Dean Preston and his allies are desperate to make this about events 25 years ago, rather than his own current record of obstructing affordable housing in District 5. The tenant in question was asked to stay, and chose not to. Her apartment had wood paneling everywhere, and when they took down the panels there was mold throughout the walls. After Vallie and her housemates removed the mold and fixed up the apartment, they rented it to a new tenant. That was when the former tenant thought better of her decision and tried to contest what had happened. She was offered an apartment in the building but declined, instead taking a payout of about $30,000.  The new renter who moved in was a low-income tenant living on SSI. His rent was paid by the Ryan White Foundation, he lived in the apartment for the next 19 years, and remains a close friend to Vallie to this day.

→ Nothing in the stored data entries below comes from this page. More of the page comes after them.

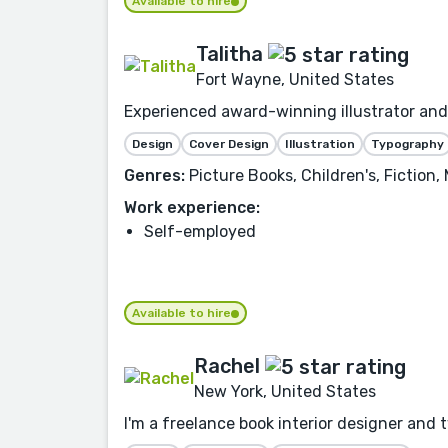
Available to hire
Talitha
Fort Wayne, United States
Experienced award-winning illustrator and 
Design
Cover Design
Illustration
Typography
Genres:
Picture Books, Children's, Fiction,
Work experience:
Self-employed
Available to hire
Rachel
New York, United States
I'm a freelance book interior designer and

Further, it seems that her recollection of events differs in other ways than what actually happened. When Vallie and her housemates purchased the building, they were told by the probate lawyer who controlled the property that none of the tenants had paid rent in years, and she certainly did not pay after the change in ownership. When Vallie moved in, Thomas Cotton was not living in the building. He was living around the corner in another building and simply using one of the apartments for storage because he was going to move to Florida where his wife, Elinor, had already moved and he was going to follow her there. Vallie and her housemates helped him move his possessions into storage in the garage and gave him a key. For months before he moved, he stopped by most days to share a cup of coffee with Vallie. It’s likely the former tenant saw him, but apparently she wasn’t aware that he didn’t live there.

I ran this by Packer, and she was outraged. “They offered me no other apartment,” she said. “I didn’t find any mold. Brown never even talked to me, not once. If I had been offered an apartment I would still be there today.”

She said that she was not contacted by the Preston campaign; she contacted the campaign herself after she read the Weekly story.

Once somebody gets an eviction notice, they typically stop paying rent.

Packer was involved in litigation, and apparently received a settlement – well after she had left the apartment. Packer said that because of the terms of the settlement, she can’t discuss it.

Tom Cotton challenged his eviction before the Rent Board.

Preston, by the way, said that he’s spent his entire adult life fighting for affordable housing, in the district and across the city and the state. He and Brown disagree on whether private market-rate developers are a big part of the solution to the housing crisis.